The PET/CT is usually done to determine whether the patient has metastases, so this additional prognostic information "is a little something extra you get from the test."
Will these new findings be practice changing? "I’ll start looking at SUV values in my patients with newly diagnosed metastasis," said Dr. Kuske. "Yes, it will change my practice."
In the study, Dr. Jhaveri and her coinvestigators reviewed records for women with metastatic breast cancer diagnosed between 2001 and 2008 who had a PET/CT scan performed within 60 days of the detection of metastases; had at least one avid metastasis in bone, liver, lung, or lymph node; and had not received chemotherapy in the month before the scan. Prior or current hormonal therapy was permitted.
The investigators determined the SUV-max for individual metastatic sites. They compared values only within a given site because of known variation across sites such as liver and lung, Dr. Jhaveri explained.
The women had a median age of 58 years. The median time elapsed between primary breast cancer diagnosis and PET/CT was 2.3 years. A fifth each had triple-negative disease and HER2-positive disease.
The median duration of follow-up was 40 months. In a multivariate analysis that included other prognostic factors (grade, tumor phenotype, and visceral metastases), overall survival differed across tertiles of SUV-max for bone metastases (P = .006). Women with values in the middle and top tertiles were 1.87 and 2.67 times more likely to die, respectively, than their counterparts with values in the bottom tertile.

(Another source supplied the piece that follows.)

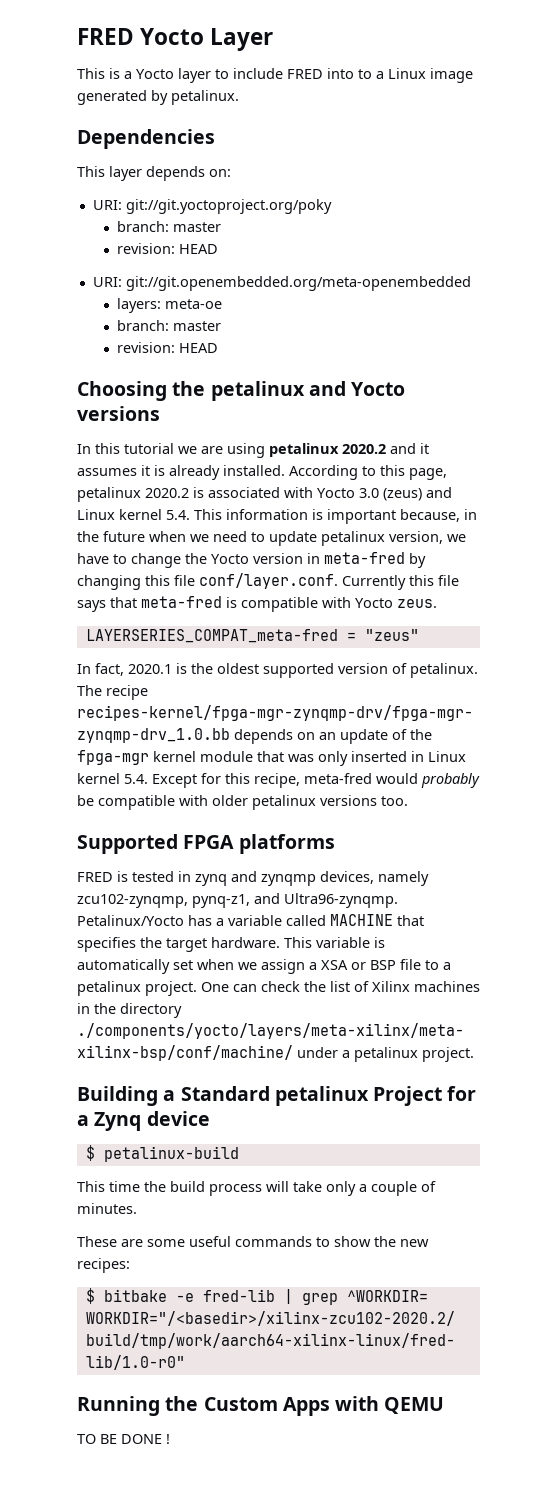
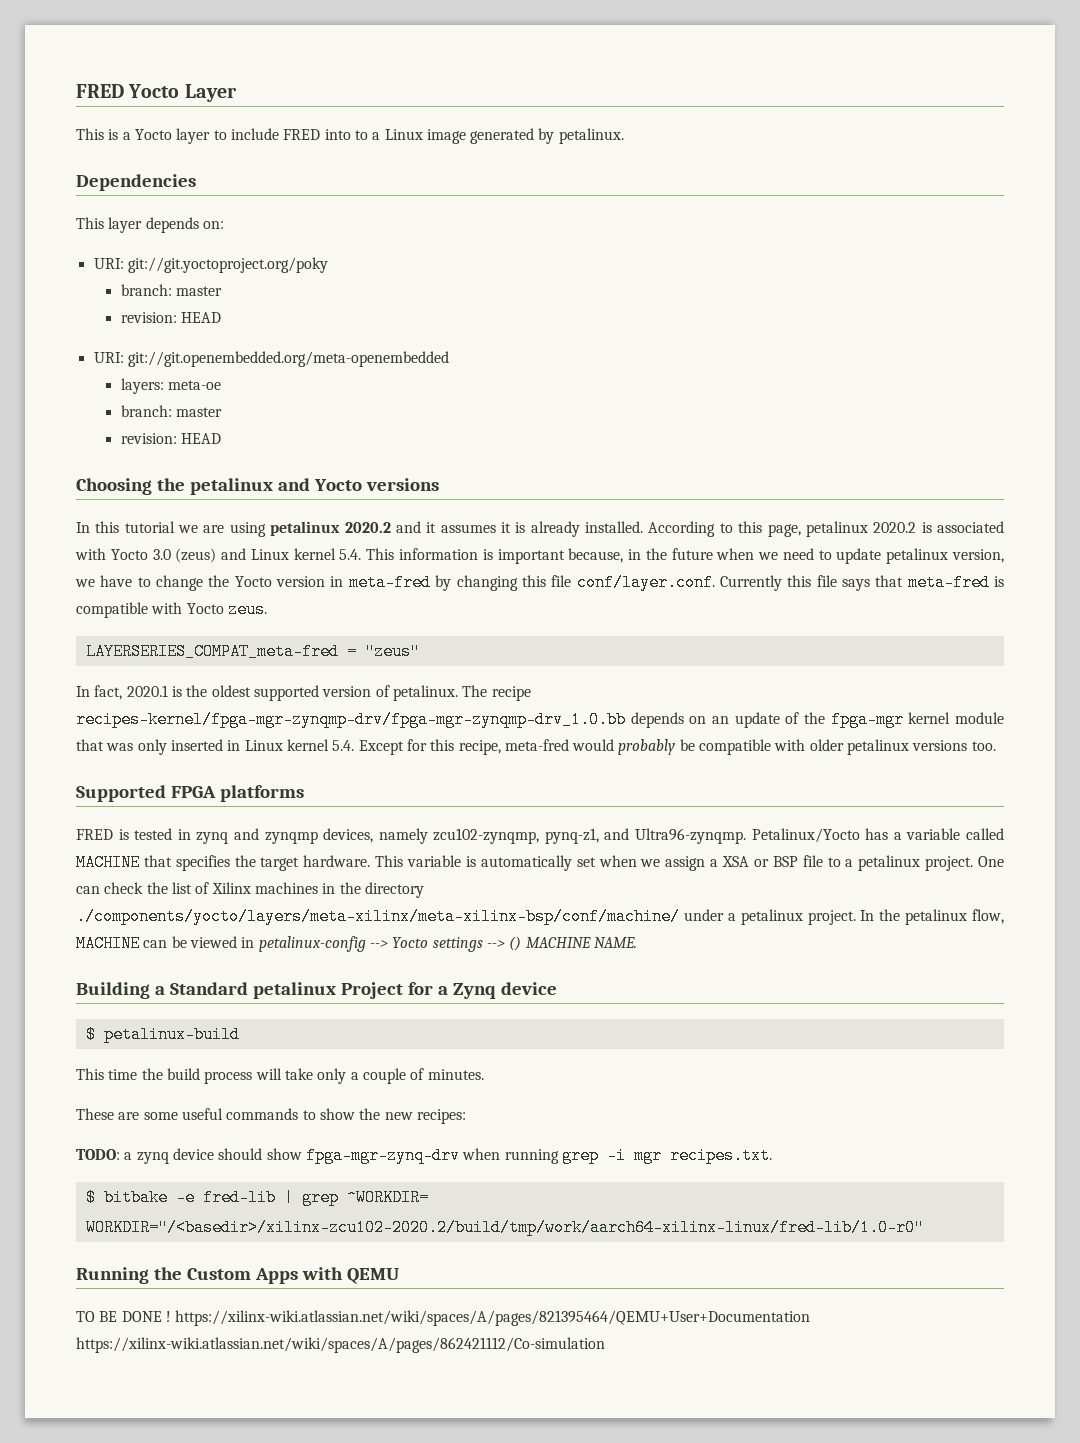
(474, 1054) none -> [860,909,1004,925] [76,935,637,952] In the petalinux flow, MACHINE can be viewed in petalinux-config --> Yocto settings --> () MACHINE NAME.
(130, 1265) none -> [76,1147,772,1164] // TODO: a zynq device should show fpga-mgr-zynq-drv when running grep -i mgr recipes.txt.
(170, 1439) none -> [175,1310,811,1326] [76,1337,605,1353] https://xilinx-wiki.atlassian.net/wiki/spaces/A/pages/821395464/QEMU+User+Documentation https://xilinx-wiki.atlassian.net/wiki/spaces/A/pages/862421112/Co-simulation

"Given the variation in SUV and the differential impact on survival by site, it is possible that SUV-max may not be the most optimal PET variable," Dr. Jhaveri commented. She proposed that an alternate variable, called total lesion glycolysis (TLG), which incorporates tumor lesion size, might perform better and be more informative.
"Ultimately, prospective studies are required to further delineate the role of PET/CT as a prognostic tool in metastatic breast cancer," she concluded.
Dr. Jhaveri and Dr. Kuske reported having no relevant conflicts of interest.